**SOURCE DATA**
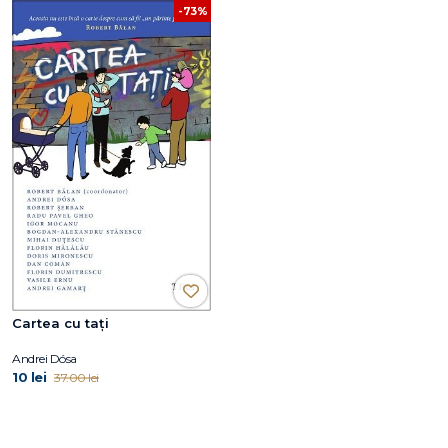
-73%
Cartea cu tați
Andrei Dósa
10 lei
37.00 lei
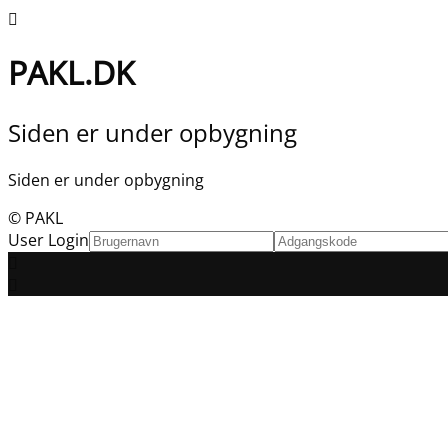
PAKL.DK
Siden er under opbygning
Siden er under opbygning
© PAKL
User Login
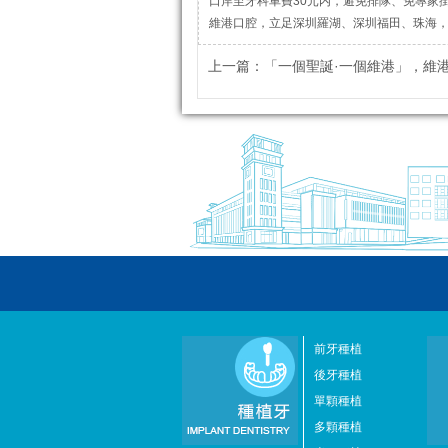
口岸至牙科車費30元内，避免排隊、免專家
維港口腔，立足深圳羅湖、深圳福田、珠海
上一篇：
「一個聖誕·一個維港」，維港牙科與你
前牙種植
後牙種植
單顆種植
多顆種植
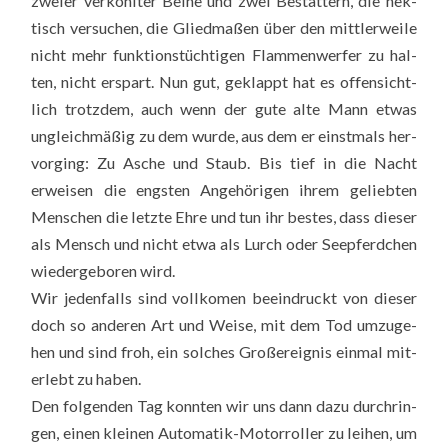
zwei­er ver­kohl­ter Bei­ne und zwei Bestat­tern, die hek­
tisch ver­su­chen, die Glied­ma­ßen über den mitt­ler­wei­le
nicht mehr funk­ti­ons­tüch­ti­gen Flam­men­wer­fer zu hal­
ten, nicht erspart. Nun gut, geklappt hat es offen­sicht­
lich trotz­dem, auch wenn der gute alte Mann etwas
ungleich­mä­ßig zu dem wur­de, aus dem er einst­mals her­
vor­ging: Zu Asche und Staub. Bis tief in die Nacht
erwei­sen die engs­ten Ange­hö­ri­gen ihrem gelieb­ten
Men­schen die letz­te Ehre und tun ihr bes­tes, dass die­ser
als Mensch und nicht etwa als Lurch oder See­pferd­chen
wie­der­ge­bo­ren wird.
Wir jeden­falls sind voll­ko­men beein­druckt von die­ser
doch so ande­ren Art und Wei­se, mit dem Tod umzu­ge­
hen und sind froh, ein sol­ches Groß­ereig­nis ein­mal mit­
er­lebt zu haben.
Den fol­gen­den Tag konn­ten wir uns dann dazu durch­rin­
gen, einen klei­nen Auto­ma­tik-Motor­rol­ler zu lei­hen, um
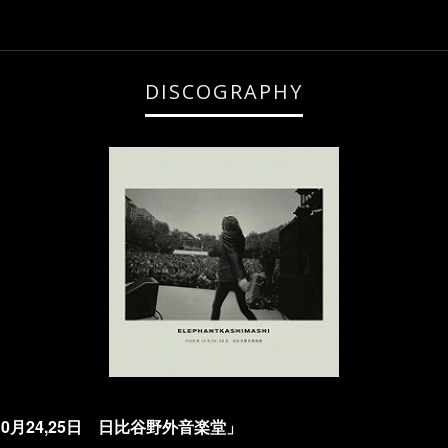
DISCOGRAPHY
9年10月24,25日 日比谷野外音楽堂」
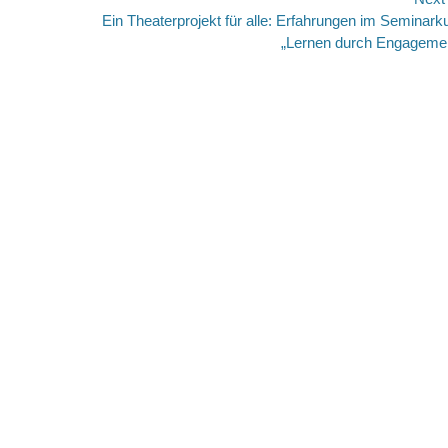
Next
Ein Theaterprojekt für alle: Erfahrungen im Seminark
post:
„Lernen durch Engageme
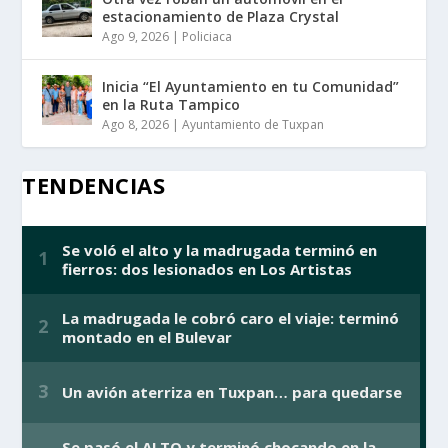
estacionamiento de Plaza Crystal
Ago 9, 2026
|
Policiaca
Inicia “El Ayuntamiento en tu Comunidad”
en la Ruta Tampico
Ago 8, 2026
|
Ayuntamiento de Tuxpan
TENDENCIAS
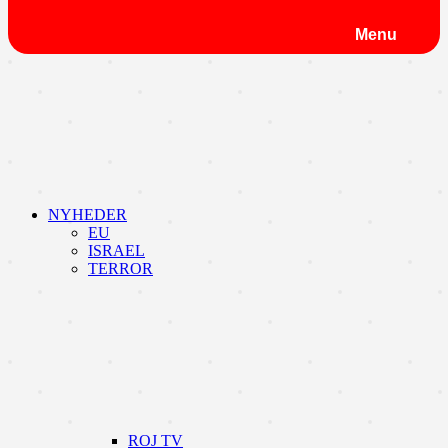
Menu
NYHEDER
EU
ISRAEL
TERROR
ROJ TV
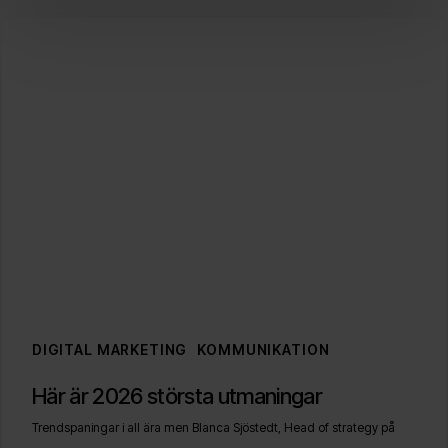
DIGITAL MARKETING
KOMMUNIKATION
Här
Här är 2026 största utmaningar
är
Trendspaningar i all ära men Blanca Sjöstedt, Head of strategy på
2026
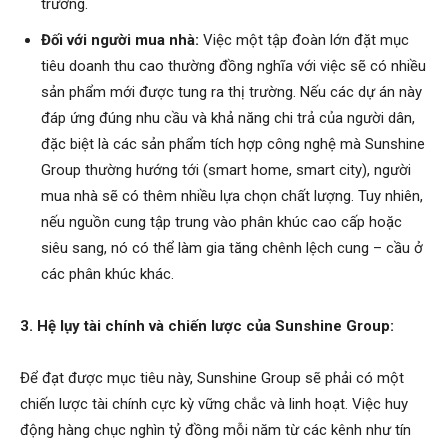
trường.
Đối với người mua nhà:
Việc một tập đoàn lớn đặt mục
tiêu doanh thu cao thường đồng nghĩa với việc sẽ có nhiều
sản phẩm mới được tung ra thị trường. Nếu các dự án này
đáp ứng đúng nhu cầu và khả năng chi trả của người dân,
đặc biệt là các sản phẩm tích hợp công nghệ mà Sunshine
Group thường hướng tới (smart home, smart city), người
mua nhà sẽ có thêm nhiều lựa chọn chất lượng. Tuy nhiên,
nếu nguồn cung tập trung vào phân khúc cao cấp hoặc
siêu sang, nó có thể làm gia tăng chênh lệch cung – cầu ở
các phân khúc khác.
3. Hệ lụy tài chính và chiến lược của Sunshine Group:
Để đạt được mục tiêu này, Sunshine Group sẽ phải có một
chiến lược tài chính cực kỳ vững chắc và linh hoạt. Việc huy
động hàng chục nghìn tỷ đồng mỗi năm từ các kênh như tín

**ACTION ITEM**
Return every entry above word for word, and include no images.

**TASK SOLUTION**
-73%
Cartea cu tați
Andrei Dósa
10 lei
37.00 lei
PAKL.DK
Siden er under opbygning
Siden er under opbygning
© PAKL
User Login
口岸至牙科車費30元内，避免排隊、免專家
維港口腔，立足深圳羅湖、深圳福田、珠海
上一篇：
「一個聖誕·一個維港」，維港牙科與你
前牙種植
後牙種植
單顆種植
多顆種植
zwei­er ver­kohl­ter Bei­ne und zwei Bestat­tern, die hek­
tisch ver­su­chen, die Glied­ma­ßen über den mitt­ler­wei­le
nicht mehr funk­ti­ons­tüch­ti­gen Flam­men­wer­fer zu hal­
ten, nicht erspart. Nun gut, geklappt hat es offen­sicht­
lich trotz­dem, auch wenn der gute alte Mann etwas
ungleich­mä­ßig zu dem wur­de, aus dem er einst­mals her­
vor­ging: Zu Asche und Staub. Bis tief in die Nacht
erwei­sen die engs­ten Ange­hö­ri­gen ihrem gelieb­ten
Men­schen die letz­te Ehre und tun ihr bes­tes, dass die­ser
als Mensch und nicht etwa als Lurch oder See­pferd­chen
wie­der­ge­bo­ren wird.
Wir jeden­falls sind voll­ko­men beein­druckt von die­ser
doch so ande­ren Art und Wei­se, mit dem Tod umzu­ge­
hen und sind froh, ein sol­ches Groß­ereig­nis ein­mal mit­
er­lebt zu haben.
Den fol­gen­den Tag konn­ten wir uns dann dazu durch­rin­
gen, einen klei­nen Auto­ma­tik-Motor­rol­ler zu lei­hen, um
DISCOGRAPHY
9年10月24,25日 日比谷野外音楽堂」
Next
Ein Theaterprojekt für alle: Erfahrungen im Seminark
post:
„Lernen durch Engageme
estacionamiento de Plaza Crystal
Ago 9, 2026
|
Policiaca
Inicia “El Ayuntamiento en tu Comunidad”
en la Ruta Tampico
Ago 8, 2026
|
Ayuntamiento de Tuxpan
TENDENCIAS
Menu
NYHEDER
EU
ISRAEL
TERROR
ROJ TV
DIGITAL MARKETING
KOMMUNIKATION
Här
Här är 2026 största utmaningar
är
Trendspaningar i all ära men Blanca Sjöstedt, Head of strategy på
2026
trường.
Đối với người mua nhà:
Việc một tập đoàn lớn đặt mục
tiêu doanh thu cao thường đồng nghĩa với việc sẽ có nhiều
sản phẩm mới được tung ra thị trường. Nếu các dự án này
đáp ứng đúng nhu cầu và khả năng chi trả của người dân,
đặc biệt là các sản phẩm tích hợp công nghệ mà Sunshine
Group thường hướng tới (smart home, smart city), người
mua nhà sẽ có thêm nhiều lựa chọn chất lượng. Tuy nhiên,
nếu nguồn cung tập trung vào phân khúc cao cấp hoặc
siêu sang, nó có thể làm gia tăng chênh lệch cung – cầu ở
các phân khúc khác.
3. Hệ lụy tài chính và chiến lược của Sunshine Group:
Để đạt được mục tiêu này, Sunshine Group sẽ phải có một
chiến lược tài chính cực kỳ vững chắc và linh hoạt. Việc huy
động hàng chục nghìn tỷ đồng mỗi năm từ các kênh như tín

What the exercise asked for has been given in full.